SUMMARY OF THE INVENTION
In an aspect of the invention there is a method of controlling humidity within a building. The method includes monitoring temperature within the building; monitoring humidity within the building; obtaining weather forecast data; and forward-adjusting humidity within the building as a function of the weather forecast data.
In a feature of that aspect, the method includes storing thermal performance data of the building, and using the thermal performance data in the step of forward adjusting the humidity. In another feature, the method includes collecting thermal performance data from the building over time, calculating thermal performance co-efficients of the building from the thermal performance data; and using the thermal performance co-efficients in the step of forward-adjusting humidity in the building. In another feature, the method includes obtaining the weather forecast data from a data source by at least one of (a) a radio signal; and (b) a telephonic signal. In still another feature, the method includes storing a set of data establishing upper and lower humidity limits, and maintaining humidity adjustments within the upper and lower humidity limits. In a further feature, the method includes establishing upper and lower bands to the humidity set point, and operating an On-Off humidification process between the upper and lower bands of the humidity set point. In still another feature, the method includes monitoring outdoor temperature, comparing outdoor temperature with previously forecast temperature, and adjusting humidification to account for a difference between forecast external ambient temperature and actual external ambient temperature. In still yet another feature, the method includes obtaining external source inputs for at least one of (a) external relative humidity; and (b) precipitation; and calculating alternate thermal properties of the building adjusted therefor, and using the adjusted thermal properties when calculating humidity adjustment.

### [Dataset section]
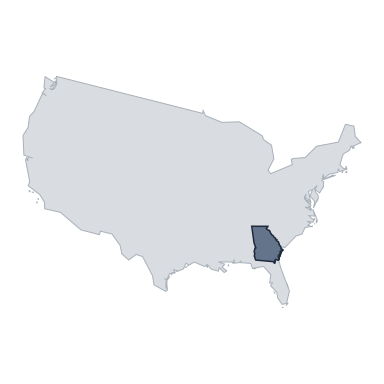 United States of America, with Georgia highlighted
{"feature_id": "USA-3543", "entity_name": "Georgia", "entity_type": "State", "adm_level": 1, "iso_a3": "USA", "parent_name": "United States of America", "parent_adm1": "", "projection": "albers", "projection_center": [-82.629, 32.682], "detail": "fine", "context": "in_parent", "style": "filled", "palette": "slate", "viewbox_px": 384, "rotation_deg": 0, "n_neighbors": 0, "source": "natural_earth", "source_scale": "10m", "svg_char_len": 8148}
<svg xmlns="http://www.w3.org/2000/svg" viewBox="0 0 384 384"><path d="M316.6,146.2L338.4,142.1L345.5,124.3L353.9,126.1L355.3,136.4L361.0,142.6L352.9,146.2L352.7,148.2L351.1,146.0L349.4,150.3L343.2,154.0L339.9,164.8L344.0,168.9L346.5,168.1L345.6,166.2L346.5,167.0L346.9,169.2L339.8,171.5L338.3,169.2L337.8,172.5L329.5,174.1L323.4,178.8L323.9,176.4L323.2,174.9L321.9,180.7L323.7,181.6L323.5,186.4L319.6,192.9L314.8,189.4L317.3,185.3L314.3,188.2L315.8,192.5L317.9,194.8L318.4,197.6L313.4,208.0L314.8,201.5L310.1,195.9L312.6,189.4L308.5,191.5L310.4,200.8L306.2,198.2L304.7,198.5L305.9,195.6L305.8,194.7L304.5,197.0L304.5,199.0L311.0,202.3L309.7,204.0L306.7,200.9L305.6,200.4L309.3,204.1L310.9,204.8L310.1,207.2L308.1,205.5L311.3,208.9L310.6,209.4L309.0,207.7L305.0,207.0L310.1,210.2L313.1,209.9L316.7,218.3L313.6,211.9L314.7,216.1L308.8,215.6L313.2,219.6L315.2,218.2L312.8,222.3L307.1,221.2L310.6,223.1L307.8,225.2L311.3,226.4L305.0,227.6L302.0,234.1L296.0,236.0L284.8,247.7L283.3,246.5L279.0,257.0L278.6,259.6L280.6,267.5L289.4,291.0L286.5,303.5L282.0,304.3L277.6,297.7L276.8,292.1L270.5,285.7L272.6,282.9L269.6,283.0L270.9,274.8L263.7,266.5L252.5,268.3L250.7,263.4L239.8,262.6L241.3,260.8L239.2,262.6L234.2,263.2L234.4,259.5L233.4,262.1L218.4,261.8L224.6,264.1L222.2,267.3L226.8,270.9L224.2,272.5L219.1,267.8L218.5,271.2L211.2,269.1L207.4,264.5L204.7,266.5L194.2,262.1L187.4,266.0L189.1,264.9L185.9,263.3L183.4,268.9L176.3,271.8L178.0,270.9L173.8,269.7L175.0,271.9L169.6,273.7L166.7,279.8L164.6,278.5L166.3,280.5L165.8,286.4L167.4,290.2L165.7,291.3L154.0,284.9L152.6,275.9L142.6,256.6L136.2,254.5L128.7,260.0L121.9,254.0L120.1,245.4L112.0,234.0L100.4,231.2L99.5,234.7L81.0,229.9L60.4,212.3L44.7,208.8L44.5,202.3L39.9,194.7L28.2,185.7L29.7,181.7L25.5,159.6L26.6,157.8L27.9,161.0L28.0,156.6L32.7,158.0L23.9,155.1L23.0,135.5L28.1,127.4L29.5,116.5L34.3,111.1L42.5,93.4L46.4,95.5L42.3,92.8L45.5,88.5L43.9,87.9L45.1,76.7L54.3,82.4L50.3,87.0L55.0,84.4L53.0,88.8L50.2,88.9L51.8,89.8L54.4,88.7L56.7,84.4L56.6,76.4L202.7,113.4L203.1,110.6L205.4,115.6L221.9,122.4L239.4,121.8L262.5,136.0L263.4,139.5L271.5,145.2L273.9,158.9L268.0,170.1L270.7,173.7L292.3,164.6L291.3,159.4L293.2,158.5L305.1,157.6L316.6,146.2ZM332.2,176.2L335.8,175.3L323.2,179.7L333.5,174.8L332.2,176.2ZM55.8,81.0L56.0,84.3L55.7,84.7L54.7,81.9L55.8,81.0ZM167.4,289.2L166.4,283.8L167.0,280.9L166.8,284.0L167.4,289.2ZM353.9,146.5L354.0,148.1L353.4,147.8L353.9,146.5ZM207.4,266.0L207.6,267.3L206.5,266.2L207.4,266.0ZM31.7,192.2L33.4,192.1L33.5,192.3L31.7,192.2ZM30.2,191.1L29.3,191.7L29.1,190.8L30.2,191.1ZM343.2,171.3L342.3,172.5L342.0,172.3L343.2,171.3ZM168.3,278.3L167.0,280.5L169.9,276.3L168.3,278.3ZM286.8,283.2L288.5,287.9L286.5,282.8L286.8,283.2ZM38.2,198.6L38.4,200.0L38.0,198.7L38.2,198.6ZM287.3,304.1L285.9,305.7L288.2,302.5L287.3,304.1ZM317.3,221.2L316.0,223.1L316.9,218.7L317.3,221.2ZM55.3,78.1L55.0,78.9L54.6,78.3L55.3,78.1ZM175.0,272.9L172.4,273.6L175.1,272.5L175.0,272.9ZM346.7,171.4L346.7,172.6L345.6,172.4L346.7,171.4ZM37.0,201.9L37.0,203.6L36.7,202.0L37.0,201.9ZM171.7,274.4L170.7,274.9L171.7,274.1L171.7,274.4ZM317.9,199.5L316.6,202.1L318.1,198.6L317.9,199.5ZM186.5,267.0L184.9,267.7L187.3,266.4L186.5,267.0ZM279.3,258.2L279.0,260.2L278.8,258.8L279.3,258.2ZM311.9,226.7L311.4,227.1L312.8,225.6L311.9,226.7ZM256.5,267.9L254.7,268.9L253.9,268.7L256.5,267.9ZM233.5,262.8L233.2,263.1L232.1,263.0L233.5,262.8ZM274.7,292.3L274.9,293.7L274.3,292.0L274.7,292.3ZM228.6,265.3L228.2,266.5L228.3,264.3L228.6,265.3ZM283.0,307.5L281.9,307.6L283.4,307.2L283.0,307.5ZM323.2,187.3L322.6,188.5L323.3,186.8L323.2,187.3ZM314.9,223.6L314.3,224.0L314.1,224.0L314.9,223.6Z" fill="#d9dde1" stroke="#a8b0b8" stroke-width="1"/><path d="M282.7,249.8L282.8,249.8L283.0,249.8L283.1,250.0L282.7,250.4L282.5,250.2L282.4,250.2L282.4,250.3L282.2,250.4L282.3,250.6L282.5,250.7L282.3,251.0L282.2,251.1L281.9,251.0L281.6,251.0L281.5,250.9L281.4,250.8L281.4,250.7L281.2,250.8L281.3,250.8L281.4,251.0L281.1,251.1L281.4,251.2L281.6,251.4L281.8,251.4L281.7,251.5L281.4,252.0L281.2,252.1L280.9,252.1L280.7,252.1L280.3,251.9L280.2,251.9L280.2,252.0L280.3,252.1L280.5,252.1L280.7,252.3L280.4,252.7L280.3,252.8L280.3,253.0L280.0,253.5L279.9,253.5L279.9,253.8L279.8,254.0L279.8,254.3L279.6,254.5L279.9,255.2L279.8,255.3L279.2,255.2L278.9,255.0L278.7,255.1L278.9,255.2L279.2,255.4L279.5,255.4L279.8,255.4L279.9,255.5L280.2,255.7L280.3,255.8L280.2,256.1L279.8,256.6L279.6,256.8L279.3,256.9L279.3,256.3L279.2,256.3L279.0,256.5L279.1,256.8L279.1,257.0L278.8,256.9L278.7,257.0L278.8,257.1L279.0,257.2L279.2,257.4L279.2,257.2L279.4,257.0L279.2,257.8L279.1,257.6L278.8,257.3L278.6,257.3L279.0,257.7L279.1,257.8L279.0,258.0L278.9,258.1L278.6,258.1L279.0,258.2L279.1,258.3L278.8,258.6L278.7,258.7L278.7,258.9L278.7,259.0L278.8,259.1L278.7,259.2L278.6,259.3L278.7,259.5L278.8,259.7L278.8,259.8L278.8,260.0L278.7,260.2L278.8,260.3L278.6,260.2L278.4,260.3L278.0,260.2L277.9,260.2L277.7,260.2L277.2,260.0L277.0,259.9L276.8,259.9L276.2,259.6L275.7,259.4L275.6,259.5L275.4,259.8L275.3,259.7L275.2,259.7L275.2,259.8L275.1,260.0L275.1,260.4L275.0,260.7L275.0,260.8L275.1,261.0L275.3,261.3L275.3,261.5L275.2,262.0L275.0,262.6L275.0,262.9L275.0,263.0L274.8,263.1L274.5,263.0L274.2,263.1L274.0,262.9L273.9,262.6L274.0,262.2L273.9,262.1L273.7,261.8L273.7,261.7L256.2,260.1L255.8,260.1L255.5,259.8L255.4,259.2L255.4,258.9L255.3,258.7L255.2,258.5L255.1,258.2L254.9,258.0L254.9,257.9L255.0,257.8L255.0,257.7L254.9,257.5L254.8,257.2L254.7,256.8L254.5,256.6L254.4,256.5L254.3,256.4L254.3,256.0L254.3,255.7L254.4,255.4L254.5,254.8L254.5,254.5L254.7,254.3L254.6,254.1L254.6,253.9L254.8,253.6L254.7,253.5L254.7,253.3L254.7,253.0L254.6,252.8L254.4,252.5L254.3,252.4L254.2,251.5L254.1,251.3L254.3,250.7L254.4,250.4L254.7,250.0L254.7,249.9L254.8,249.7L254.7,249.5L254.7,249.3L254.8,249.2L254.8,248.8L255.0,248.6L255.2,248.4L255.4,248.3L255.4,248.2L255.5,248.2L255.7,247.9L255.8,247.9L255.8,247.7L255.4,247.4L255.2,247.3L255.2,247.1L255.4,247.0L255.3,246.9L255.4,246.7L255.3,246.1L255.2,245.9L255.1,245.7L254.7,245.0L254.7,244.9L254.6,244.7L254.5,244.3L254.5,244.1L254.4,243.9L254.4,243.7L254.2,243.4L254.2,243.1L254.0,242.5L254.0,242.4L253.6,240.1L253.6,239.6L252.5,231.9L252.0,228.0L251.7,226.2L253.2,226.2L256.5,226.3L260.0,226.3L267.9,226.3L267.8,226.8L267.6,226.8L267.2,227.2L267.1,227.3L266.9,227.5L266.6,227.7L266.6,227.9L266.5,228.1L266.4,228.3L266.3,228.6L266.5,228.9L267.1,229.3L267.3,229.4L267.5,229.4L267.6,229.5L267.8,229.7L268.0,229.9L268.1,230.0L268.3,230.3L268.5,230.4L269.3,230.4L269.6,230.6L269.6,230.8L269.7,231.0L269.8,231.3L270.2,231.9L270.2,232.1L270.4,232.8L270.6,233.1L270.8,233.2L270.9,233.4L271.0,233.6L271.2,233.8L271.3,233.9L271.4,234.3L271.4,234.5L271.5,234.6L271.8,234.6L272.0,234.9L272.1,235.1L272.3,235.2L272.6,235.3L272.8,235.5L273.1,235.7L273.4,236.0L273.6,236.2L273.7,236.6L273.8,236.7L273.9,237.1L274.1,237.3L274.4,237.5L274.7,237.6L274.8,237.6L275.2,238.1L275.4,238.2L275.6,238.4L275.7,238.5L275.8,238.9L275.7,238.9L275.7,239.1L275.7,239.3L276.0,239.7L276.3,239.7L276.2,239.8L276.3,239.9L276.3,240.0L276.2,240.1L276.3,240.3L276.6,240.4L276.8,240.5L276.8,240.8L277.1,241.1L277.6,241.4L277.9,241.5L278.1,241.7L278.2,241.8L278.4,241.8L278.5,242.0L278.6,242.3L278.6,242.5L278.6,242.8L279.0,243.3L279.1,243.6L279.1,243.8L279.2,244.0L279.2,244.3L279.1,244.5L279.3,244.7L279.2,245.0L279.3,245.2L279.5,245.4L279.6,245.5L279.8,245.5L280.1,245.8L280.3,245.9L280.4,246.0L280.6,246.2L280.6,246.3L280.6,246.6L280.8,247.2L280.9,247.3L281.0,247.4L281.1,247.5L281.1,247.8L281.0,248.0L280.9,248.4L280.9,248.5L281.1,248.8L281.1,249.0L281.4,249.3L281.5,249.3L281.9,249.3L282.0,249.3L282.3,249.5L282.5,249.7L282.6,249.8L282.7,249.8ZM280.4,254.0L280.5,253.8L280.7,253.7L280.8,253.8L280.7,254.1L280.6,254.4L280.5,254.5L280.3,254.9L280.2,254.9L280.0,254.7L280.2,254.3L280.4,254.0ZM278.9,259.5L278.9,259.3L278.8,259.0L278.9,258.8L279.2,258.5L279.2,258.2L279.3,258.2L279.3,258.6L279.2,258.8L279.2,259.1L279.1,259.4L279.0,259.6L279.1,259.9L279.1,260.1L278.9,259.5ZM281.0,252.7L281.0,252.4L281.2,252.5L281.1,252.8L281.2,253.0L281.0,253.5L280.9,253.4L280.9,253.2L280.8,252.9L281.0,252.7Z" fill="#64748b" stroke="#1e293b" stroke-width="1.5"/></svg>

### [Job 1]
Translate this sentence from the humidity-control summary into Spanish: "In an aspect of the invention there is a method of controlling humidity within a building."
### [Job 2]
Extend the humidity-control summary past its final sentence.

### [Task answer 1]
En un aspecto de la invención existe un método para controlar la humedad dentro de un edificio.

### [Task answer 2]
In another aspect, there is an humidity control apparatus for a building. It has at least a first temperature sensor mounted to monitor temperature inside the building. There is at least a first humidistat at which to a set humidity value is input, and at least a first humidity senor mounted to monitor humidity inside the building. The apparatus has a source of weather forecast data input and a memory of thermal properties of the building. There is a processor connected to manage the inputs and outputs, and to calculate outputs and to monitor operation of the system. The processor is operable to receive input values from at least the first temperature sensor; at least the first humidistat; and the source of weather data. The processor is operable to monitor observed temperature and observed humidity at least at the first temperature sensor and at least at the first humidity sensor respectively. The processor is operable to make a forward projection of humidity level within the building as a function of the weather forecast data input. The control apparatus is operable to output control signals to adjust humidity within the building toward the forward projection of humidity level.
In a feature of that aspect the apparatus includes an “On”-“Off” operation having an hysteresis band. In another feature, the apparatus has a water source input and a valve mounted to control flow through the input, and the controller is operable to output environmental control signals to adjust water flow through the valve. In a further feature, the apparatus is operable to adjust humidity within the building toward the forward projection of humidity level. In still another feature, the apparatus includes at least one sensor mounted to monitor at least one of (a) the amount of airflow (Q) created by the furnace; (b) the temperature of the water supply (Tw) (c) the temperature of the furnace air (Ta). In a further feature, the apparatus includes input data values for at least one of (a) building volume; and (b) building heat loss co-efficients; (c) building moisture loss co-efficients; and (d) building air exchange rate co-efficients.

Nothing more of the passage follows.